(Opdracht):
Haal de volledige tekst met de beslissing van het Hof ongewijzigd over, van de eerste tot de laatste regel.

(Overgenomen tekst):

= = =

Het Hof acht geen termen aanwezig voor een veroordeling in de proceskosten.

6.Beslissing

Het Hof bevestigt de uitspraak van de Rechtbank.
Deze uitspraak is gedaan door mr. A.J. Kromhout, voorzitter, mr. R. den Ouden en mr. M.G.J.M. van Kempen, in tegenwoordigheid van mr. C.E. te Brake als griffier.
De beslissing is op
25 maart 2014in het openbaar uitgesproken.
De griffier, De voorzitter,
(C.E. te Brake)
(A.J. Kromhout)
Afschriften zijn aangetekend per post verzonden op: 1 april 2014
Tegen deze uitspraak kunnen beide partijen binnen zes weken na de verzenddatum beroep in cassatie instellen bij:
de Hoge Raad der Nederlanden (belastingkamer)
Postbus 20303,
2500 EH Den Haag.
Daarbij moet het volgende in acht worden genomen:
1. bij het beroepschrift wordt een afschrift van deze uitspraak overgelegd;
2 - het beroepschrift moet ondertekend zijn en ten minste het volgende vermelden:
a. de naam en het adres van de indiener;
b. de dagtekening;
c. een omschrijving van de uitspraak waartegen het beroep in cassatie is gericht;
d. de gronden van het beroep in cassatie.

= = =

(Gegevens):
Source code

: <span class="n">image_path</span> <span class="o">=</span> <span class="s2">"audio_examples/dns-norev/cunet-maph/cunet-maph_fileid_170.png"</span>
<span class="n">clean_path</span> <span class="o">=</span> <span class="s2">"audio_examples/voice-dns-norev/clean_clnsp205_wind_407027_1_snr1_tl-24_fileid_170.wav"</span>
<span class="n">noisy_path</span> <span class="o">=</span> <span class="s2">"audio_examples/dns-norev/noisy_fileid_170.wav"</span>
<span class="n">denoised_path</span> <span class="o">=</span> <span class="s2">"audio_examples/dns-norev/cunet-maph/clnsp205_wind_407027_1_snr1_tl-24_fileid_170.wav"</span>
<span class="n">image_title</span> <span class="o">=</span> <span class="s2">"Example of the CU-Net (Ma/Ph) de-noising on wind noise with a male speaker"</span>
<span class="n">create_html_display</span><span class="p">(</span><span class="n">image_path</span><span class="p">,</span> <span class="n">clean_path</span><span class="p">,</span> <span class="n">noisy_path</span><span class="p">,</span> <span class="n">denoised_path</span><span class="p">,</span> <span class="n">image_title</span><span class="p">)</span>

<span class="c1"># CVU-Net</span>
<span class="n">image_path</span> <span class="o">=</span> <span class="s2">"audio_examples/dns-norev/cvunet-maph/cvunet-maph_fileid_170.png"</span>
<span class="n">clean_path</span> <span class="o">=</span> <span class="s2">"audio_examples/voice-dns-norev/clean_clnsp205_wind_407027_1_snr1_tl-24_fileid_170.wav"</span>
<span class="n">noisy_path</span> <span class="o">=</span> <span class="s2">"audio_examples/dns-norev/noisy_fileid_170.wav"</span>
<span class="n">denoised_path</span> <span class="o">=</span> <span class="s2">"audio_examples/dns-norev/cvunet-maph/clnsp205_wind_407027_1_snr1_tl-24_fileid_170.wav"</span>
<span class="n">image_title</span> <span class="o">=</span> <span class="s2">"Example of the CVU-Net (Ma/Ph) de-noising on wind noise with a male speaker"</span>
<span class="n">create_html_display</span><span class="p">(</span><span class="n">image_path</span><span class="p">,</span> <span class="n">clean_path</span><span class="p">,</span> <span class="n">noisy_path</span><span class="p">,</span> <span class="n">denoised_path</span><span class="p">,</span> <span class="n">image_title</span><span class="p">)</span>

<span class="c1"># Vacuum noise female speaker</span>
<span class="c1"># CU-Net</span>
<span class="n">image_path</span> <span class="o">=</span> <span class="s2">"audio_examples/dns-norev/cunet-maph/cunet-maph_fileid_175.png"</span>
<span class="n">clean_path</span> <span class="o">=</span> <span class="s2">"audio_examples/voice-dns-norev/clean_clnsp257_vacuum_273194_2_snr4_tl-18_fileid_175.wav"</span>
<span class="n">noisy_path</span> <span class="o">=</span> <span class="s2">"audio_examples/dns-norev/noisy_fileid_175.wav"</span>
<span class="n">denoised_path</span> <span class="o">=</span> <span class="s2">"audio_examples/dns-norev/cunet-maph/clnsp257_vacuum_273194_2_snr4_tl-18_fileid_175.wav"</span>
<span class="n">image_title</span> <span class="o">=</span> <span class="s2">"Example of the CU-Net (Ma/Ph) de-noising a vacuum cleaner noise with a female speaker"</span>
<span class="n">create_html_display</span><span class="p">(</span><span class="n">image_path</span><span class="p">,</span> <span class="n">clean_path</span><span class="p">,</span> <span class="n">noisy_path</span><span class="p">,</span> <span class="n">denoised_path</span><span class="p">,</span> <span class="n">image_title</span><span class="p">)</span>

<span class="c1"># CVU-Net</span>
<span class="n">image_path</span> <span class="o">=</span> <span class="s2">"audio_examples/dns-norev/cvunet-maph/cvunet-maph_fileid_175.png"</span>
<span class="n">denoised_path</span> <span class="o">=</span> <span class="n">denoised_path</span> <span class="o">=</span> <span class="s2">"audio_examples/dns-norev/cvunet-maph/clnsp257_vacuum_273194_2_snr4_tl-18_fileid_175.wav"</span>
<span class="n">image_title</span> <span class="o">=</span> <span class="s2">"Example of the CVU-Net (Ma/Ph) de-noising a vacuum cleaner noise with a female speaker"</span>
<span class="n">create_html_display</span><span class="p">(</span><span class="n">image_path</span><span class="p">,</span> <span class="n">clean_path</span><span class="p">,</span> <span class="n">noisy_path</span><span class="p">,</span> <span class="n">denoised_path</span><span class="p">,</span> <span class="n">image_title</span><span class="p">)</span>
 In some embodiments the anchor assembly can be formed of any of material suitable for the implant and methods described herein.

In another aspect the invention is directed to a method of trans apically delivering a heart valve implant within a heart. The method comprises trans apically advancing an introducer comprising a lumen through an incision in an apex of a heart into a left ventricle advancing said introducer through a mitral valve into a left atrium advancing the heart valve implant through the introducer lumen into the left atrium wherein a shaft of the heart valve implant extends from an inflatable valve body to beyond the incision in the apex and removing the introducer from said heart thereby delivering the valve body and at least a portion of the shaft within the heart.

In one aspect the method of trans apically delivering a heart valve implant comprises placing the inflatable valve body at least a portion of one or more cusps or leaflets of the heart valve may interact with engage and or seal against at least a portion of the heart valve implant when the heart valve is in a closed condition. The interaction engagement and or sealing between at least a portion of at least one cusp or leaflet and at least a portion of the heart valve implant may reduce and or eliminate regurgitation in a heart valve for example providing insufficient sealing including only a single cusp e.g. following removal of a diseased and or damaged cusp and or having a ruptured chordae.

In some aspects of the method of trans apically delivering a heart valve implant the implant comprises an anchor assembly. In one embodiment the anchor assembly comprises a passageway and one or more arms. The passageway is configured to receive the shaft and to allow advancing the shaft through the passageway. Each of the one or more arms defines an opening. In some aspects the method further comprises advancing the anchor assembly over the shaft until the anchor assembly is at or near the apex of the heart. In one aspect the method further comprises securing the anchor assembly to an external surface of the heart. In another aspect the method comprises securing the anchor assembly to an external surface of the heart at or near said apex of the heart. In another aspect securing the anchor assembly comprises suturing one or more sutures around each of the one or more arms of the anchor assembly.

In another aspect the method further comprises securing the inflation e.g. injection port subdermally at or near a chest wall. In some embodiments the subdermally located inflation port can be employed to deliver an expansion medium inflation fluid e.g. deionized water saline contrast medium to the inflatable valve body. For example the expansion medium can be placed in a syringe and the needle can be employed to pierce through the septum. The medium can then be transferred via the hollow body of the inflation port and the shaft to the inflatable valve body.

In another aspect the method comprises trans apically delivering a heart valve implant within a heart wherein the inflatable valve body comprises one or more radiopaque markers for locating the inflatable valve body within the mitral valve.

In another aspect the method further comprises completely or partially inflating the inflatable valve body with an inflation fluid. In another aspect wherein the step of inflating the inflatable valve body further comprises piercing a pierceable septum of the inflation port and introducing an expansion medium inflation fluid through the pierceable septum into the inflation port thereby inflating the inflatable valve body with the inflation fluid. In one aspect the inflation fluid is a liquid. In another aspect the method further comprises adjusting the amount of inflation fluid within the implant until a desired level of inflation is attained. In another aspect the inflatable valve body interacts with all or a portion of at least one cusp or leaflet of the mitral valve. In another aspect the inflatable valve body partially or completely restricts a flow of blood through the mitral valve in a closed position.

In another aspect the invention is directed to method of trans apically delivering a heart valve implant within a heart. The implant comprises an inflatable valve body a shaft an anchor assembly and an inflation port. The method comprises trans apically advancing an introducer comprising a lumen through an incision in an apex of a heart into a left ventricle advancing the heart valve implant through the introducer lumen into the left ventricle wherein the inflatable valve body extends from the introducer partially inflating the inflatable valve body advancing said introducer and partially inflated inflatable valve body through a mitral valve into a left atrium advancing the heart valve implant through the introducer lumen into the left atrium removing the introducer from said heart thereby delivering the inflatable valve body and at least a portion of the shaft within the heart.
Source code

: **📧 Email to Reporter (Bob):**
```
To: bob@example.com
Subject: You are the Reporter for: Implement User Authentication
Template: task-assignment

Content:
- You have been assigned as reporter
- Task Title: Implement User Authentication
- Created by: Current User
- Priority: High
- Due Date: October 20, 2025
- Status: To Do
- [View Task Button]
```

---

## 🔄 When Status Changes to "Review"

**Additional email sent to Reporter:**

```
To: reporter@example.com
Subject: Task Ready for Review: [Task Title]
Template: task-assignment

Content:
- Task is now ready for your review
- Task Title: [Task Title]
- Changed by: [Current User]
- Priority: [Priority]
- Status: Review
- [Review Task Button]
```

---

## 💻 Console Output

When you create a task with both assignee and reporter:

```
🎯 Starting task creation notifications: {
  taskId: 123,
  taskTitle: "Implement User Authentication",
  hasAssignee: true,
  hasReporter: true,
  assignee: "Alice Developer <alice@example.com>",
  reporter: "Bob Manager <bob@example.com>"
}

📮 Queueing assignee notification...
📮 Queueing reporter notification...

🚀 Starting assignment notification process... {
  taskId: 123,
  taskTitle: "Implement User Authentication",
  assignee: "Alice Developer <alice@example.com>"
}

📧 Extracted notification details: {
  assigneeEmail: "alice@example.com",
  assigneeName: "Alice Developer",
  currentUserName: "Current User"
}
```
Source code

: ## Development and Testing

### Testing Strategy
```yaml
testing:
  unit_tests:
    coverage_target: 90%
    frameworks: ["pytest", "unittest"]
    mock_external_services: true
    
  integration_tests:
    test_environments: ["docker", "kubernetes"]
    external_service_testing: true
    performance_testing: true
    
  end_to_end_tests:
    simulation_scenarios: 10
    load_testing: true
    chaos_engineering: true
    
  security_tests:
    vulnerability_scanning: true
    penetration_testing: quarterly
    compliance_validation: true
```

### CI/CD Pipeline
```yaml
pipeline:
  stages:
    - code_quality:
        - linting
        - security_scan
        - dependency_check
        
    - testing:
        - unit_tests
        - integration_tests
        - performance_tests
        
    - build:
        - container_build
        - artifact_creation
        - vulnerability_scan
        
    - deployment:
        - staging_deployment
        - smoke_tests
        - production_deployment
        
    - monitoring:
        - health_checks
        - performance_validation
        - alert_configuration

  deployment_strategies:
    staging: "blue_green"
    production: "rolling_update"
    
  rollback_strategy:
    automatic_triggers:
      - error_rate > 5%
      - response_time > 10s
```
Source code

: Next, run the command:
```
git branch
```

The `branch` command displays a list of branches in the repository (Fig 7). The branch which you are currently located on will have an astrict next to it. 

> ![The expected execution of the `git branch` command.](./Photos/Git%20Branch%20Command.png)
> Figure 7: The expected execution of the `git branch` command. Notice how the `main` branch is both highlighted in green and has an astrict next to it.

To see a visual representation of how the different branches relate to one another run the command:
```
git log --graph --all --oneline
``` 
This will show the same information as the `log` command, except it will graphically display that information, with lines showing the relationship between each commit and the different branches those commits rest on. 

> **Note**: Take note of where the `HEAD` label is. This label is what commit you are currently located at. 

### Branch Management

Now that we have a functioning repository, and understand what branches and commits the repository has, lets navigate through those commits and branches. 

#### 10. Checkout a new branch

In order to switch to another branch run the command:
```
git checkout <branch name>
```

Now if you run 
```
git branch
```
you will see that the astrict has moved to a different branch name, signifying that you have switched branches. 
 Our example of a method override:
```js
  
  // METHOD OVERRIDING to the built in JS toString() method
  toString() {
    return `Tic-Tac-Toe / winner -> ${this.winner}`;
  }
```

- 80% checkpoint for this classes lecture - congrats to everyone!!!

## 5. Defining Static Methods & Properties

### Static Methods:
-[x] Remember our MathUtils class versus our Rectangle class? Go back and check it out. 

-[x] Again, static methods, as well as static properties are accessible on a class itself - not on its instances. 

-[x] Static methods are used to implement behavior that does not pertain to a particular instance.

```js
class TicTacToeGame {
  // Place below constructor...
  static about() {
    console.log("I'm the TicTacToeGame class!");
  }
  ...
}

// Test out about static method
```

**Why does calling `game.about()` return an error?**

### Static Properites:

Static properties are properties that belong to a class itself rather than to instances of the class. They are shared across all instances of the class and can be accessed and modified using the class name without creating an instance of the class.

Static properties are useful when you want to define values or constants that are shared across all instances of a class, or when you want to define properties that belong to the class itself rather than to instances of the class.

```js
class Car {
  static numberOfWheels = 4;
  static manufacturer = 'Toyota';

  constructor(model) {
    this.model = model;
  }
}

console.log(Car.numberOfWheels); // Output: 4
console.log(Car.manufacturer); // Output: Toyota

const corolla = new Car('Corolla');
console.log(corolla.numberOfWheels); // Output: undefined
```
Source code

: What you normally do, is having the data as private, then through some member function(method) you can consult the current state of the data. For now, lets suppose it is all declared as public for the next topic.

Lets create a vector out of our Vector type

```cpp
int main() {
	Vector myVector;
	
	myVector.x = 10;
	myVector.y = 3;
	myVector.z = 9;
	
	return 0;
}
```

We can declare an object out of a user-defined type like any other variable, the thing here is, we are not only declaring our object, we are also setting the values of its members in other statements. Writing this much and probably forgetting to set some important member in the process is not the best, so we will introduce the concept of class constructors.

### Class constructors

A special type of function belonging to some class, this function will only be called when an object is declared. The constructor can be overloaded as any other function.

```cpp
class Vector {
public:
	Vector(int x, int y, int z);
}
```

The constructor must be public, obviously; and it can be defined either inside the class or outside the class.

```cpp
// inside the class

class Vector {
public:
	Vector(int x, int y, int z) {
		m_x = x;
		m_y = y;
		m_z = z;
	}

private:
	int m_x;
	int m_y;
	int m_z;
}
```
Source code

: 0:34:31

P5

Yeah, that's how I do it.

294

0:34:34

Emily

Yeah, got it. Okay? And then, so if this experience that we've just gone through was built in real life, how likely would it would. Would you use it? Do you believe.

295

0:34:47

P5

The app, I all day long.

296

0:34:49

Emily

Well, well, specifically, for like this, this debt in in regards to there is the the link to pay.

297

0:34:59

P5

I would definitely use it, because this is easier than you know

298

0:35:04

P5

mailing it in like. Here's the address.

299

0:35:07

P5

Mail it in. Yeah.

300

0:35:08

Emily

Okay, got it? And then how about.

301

= = =

(Uitwerking):
Het Hof acht geen termen aanwezig voor een veroordeling in de proceskosten.

6.Beslissing

Het Hof bevestigt de uitspraak van de Rechtbank.
Deze uitspraak is gedaan door mr. A.J. Kromhout, voorzitter, mr. R. den Ouden en mr. M.G.J.M. van Kempen, in tegenwoordigheid van mr. C.E. te Brake als griffier.
De beslissing is op
25 maart 2014in het openbaar uitgesproken.
De griffier, De voorzitter,
(C.E. te Brake)
(A.J. Kromhout)
Afschriften zijn aangetekend per post verzonden op: 1 april 2014
Tegen deze uitspraak kunnen beide partijen binnen zes weken na de verzenddatum beroep in cassatie instellen bij:
de Hoge Raad der Nederlanden (belastingkamer)
Postbus 20303,
2500 EH Den Haag.
Daarbij moet het volgende in acht worden genomen:
1. bij het beroepschrift wordt een afschrift van deze uitspraak overgelegd;
2 - het beroepschrift moet ondertekend zijn en ten minste het volgende vermelden:
a. de naam en het adres van de indiener;
b. de dagtekening;
c. een omschrijving van de uitspraak waartegen het beroep in cassatie is gericht;
d. de gronden van het beroep in cassatie.